(CNN) -- The U.S. Navy is getting ready to "swarm" its adversaries.
The Office of Naval Research over the weekend released video of tests conducted in August that showed five "drone" boats swarming a vessel that posed a threat to a Navy ship.
"The U.S. Navy is unleashing a new era in advanced ship protection," the service says in the video.
Controlled by what the Navy calls Control Architecture for Robotic Agent Command and Sensing (CARACaS), a sensor and software kit that is transferable among small vessels, a fleet of more than a dozen small unmanned boats cruise along the James River in Virginia, setting up a protective screen on a Navy research ship.
When a threatening vessel is detected, five boats break off to confront it.
"If I was the actual target it would be pretty intimidating to see five boats rushing at me," Sam Calabrese, pilot of the "bad guy" vessel, said in the Navy video.
One developer likened the robot boats to "guard dogs" that could swim around a warship and detect threats before they come within striking range. And like dogs, the robot boats actually think for themselves, with their software choosing the best route for each boat to confront a threatening vessel.
The drone boats could be armed to fire on adversaries, but fire control would come from a sailor on an accompanying warship.
The system also allows the Navy to save money because no special boats have to be built to deploy it. The boats used in the August demonstration came from inventory now carried on Navy warships, the Navy video said.
"Any boat can be fitted with a kit that allows it to operate autonomously and together swarm on any threat," the video says.

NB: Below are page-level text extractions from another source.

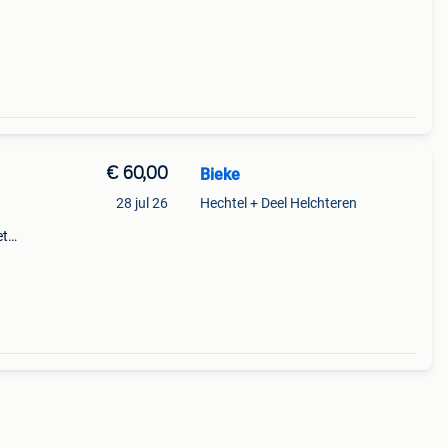
 ve
€ 60,00
Bieke
28 jul 26
Hechtel + Deel Helchteren
et
eet -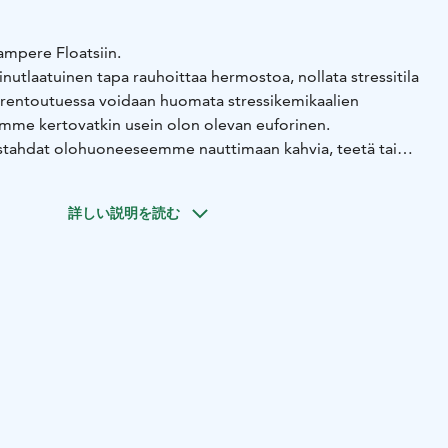
ampere Floatsiin.
nutlaatuinen tapa rauhoittaa hermostoa, nollata stressitila
ärentoutuessa voidaan huomata stressikemikaalien
mme kertovatkin usein olon olevan euforinen.
istahdat olohuoneeseemme nauttimaan kahvia, teetä tai
snäolevan levollinen ja kehosi rentoutunut.
elämys, joka tulee kokea itse. Rentoudu ja synny uudelleen.
詳しい説明を読む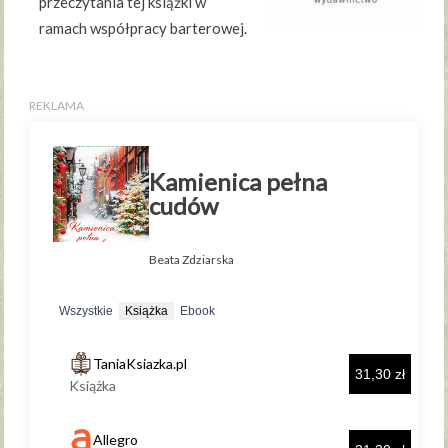
przeczytania tej książki w
ramach współpracy barterowej.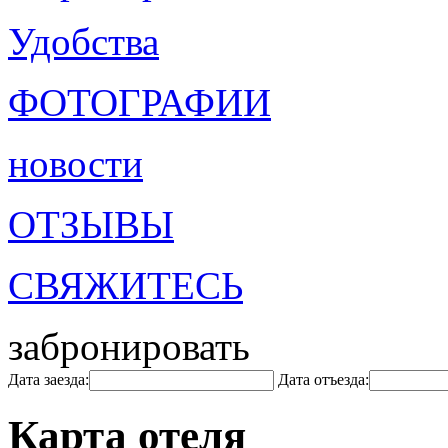
Удобства
ФОТОГРАФИИ
новости
ОТЗЫВЫ
СВЯЖИТЕСЬ
забронировать
Дата заезда:
Дата отъезда:
Карта отеля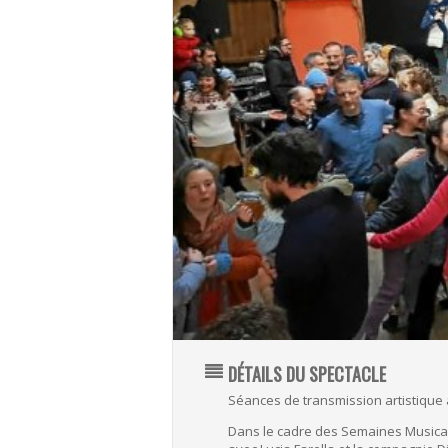
DÉTAILS DU SPECTACLE
Séances de transmission artistique 
Dans le cadre des Semaines Musicales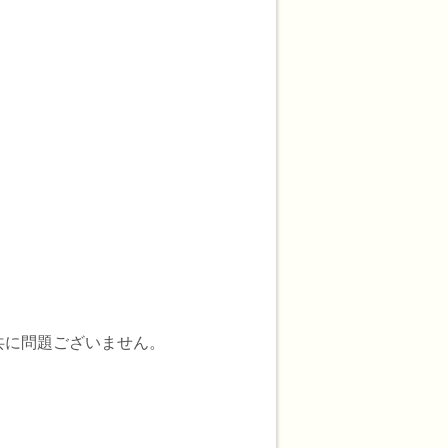
共に問題ございません。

The CARACaS software was originally designed for NASA's Mars rovers, the Navy video says, and adapted for use by small boats.

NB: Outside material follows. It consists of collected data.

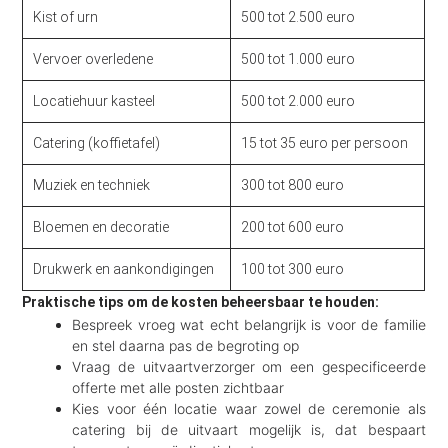
Kist of urn
500 tot 2.500 euro
Vervoer overledene
500 tot 1.000 euro
Locatiehuur kasteel
500 tot 2.000 euro
Catering (koffietafel)
15 tot 35 euro per persoon
Muziek en techniek
300 tot 800 euro
Bloemen en decoratie
200 tot 600 euro
Drukwerk en aankondigingen
100 tot 300 euro
Praktische tips om de kosten beheersbaar te houden:
Bespreek vroeg wat echt belangrijk is voor de familie
en stel daarna pas de begroting op
Vraag de uitvaartverzorger om een gespecificeerde
offerte met alle posten zichtbaar
Kies voor één locatie waar zowel de ceremonie als
catering bij de uitvaart mogelijk is, dat bespaart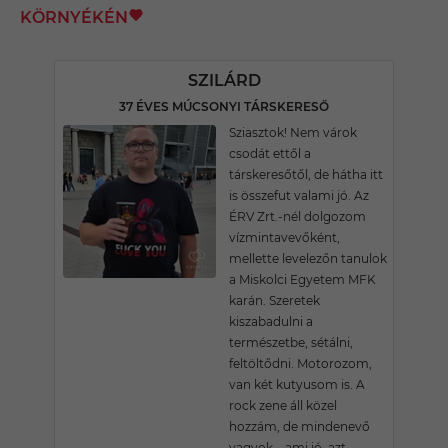
KÖRNYÉKÉN
SZILÁRD
37 ÉVES MÚCSONYI TÁRSKERESŐ
Sziasztok! Nem várok
csodát ettől a
társkeresőtől, de hátha itt
is összefut valami jó. Az
ÉRV Zrt.-nél dolgozom
vízmintavevőként,
mellette levelezőn tanulok
a Miskolci Egyetem MFK
karán. Szeretek
kiszabadulni a
természetbe, sétálni,
feltöltődni. Motorozom,
van két kutyusom is. A
rock zene áll közel
hozzám, de mindenevő
vagyok – ami jó, azt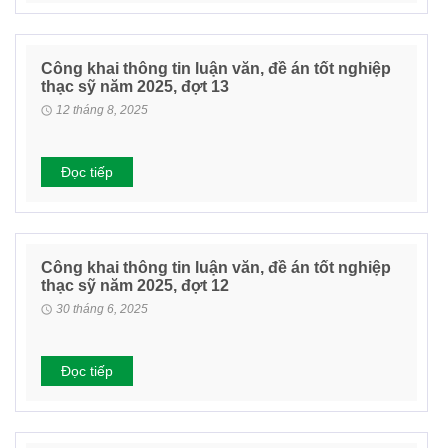
Công khai thông tin luận văn, đề án tốt nghiệp
thạc sỹ năm 2025, đợt 13
12 tháng 8, 2025
Đọc tiếp
Công khai thông tin luận văn, đề án tốt nghiệp
thạc sỹ năm 2025, đợt 12
30 tháng 6, 2025
Đọc tiếp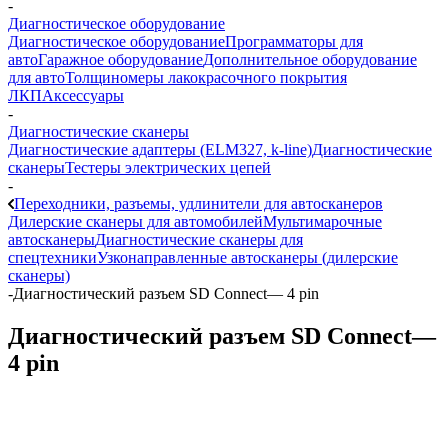
-
Диагностическое оборудование
Диагностическое оборудование
Программаторы для
авто
Гаражное оборудование
Дополнительное оборудование
для авто
Толщиномеры лакокрасочного покрытия
ЛКП
Аксессуары
-
Диагностические сканеры
Диагностические адаптеры (ELM327, k-line)
Диагностические
сканеры
Тестеры электрических цепей
-
Переходники, разъемы, удлинители для автосканеров
Дилерские сканеры для автомобилей
Мультимарочные
автосканеры
Диагностические сканеры для
спецтехники
Узконаправленные автосканеры (дилерские
сканеры)
-
Диагностический разъем SD Connect— 4 pin
Диагностический разъем SD Connect—
4 pin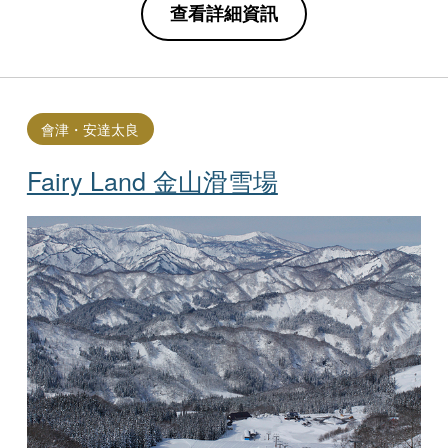
查看詳細資訊
會津・安達太良
Fairy Land 金山滑雪場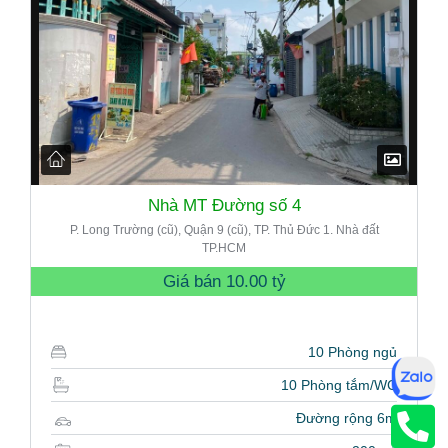
Nhà MT Đường số 4
P. Long Trường (cũ), Quận 9 (cũ), TP. Thủ Đức 1. Nhà đất
TP.HCM
Giá bán
10.00 tỷ
10 Phòng ngủ
10 Phòng tắm/WC
Đường rộng 6m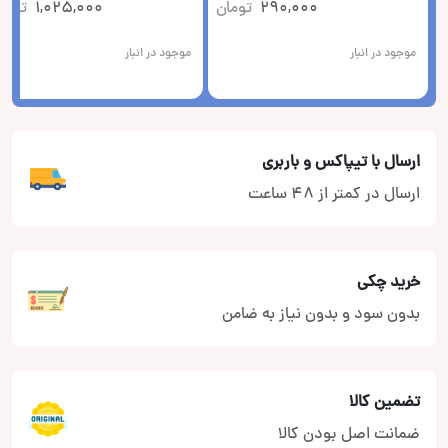
290,000
تومان
1,025,000
توما
موجود در انبار
موجود در انبار
ارسال با تیپاکس و باربری
ارسال در کمتر از 48 ساعت
خرید چکی
بدون سود و بدون نیاز به ضامن
تضمین کالا
ضمانت اصل بودن کالا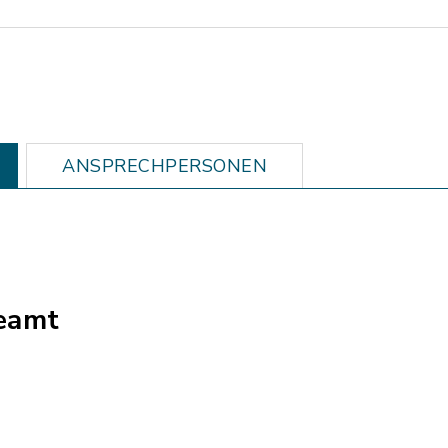
ANSPRECHPERSONEN
eamt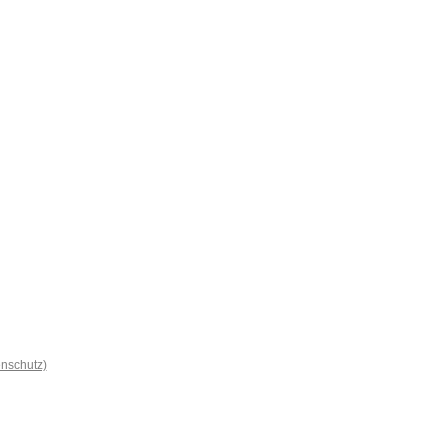
nschutz)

The Navy released the video just a week before the 14th anniversary of the terrorist attack on the destroyer USS Cole in Yemen that killed 17 American sailors. The Cole was attack by a small boat packed with explosives which blew a 40-foot-by-60-foot hole in the side of the destroyer when detonated.

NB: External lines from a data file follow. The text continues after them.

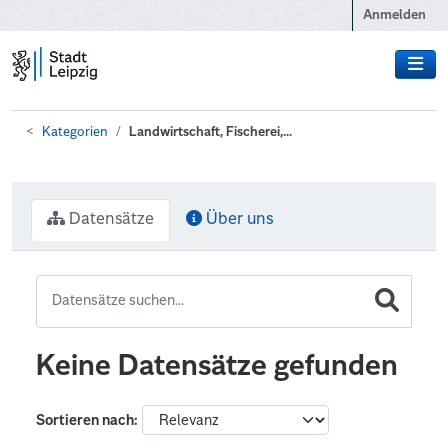
Zum Hauptinhalt wechseln
Anmelden
Kategorien
Landwirtschaft, Fischerei,...
Datensätze
Über uns
Keine Datensätze gefunden
Sortieren nach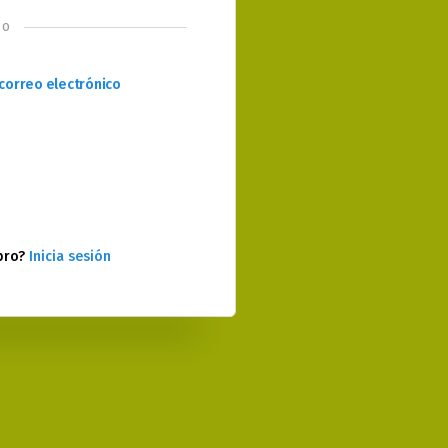
o
correo electrónico
bro?
Inicia sesión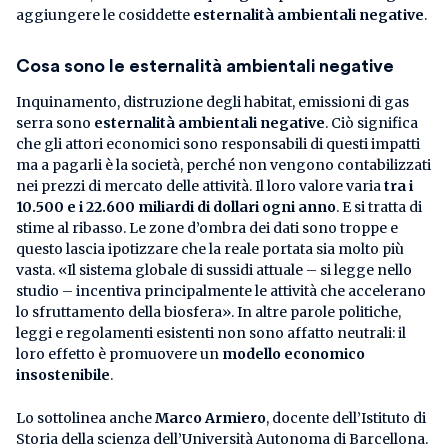
aggiungere le cosiddette
esternalità ambientali negative
.
Cosa sono le esternalità ambientali negative
Inquinamento, distruzione degli habitat, emissioni di gas
serra sono
esternalità ambientali negative
. Ciò significa
che gli attori economici sono responsabili di questi impatti
ma a pagarli è la società, perché non vengono contabilizzati
nei prezzi di mercato delle attività. Il loro valore varia
tra i
10.500 e i 22.600 miliardi di dollari ogni anno
. E si tratta di
stime al ribasso. Le zone d’ombra dei dati sono troppe e
questo lascia ipotizzare che la reale portata sia molto più
vasta. «Il sistema globale di sussidi attuale – si legge nello
studio – incentiva principalmente le attività che accelerano
lo sfruttamento della biosfera». In altre parole politiche,
leggi e regolamenti esistenti non sono affatto neutrali: il
loro effetto è promuovere un
modello economico
insostenibile
.
Lo sottolinea anche
Marco Armiero
, docente dell’Istituto di
Storia della scienza dell’Università Autonoma di Barcellona.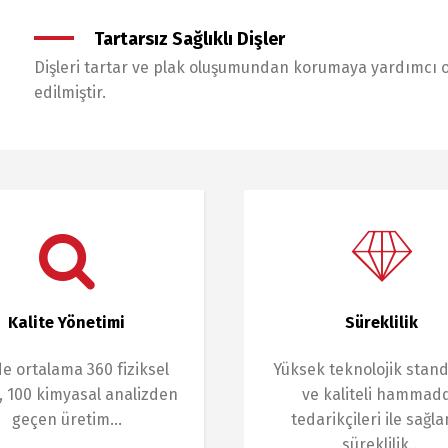
Tartarsız Sağlıklı Dişler
Dişleri tartar ve plak oluşumundan korumaya yardımcı ola
edilmiştir.
Kalite Yönetimi
Süreklilik
e ortalama 360 fiziksel
Yüksek teknolojik stand
, 100 kimyasal analizden
ve kaliteli hammad
geçen üretim…
tedarikçileri ile sağl
süreklilik…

It's the kind of attack Navy officials think a swarm of unmanned surface vessels, or USVs, could prevent without putting any sailors in harm's way.
"While the attack on Cole was not the only motivation for developing autonomous swarm capability, it certainly is front and center in our minds, and hearts," Rear Adm. Matthew Klunder, chief of naval research, said in a statement. "If Cole had been supported by autonomous USVs, they could have stopped that attack long before it got close to our brave men and women on board."
The Navy release says swarmboat capabilities could also play a role in protecting U.S. ports. The U.S. Coast Guard was part of the tests the Navy carried out in August.
The Navy did not give a date for when the system could be deployed in the fleet.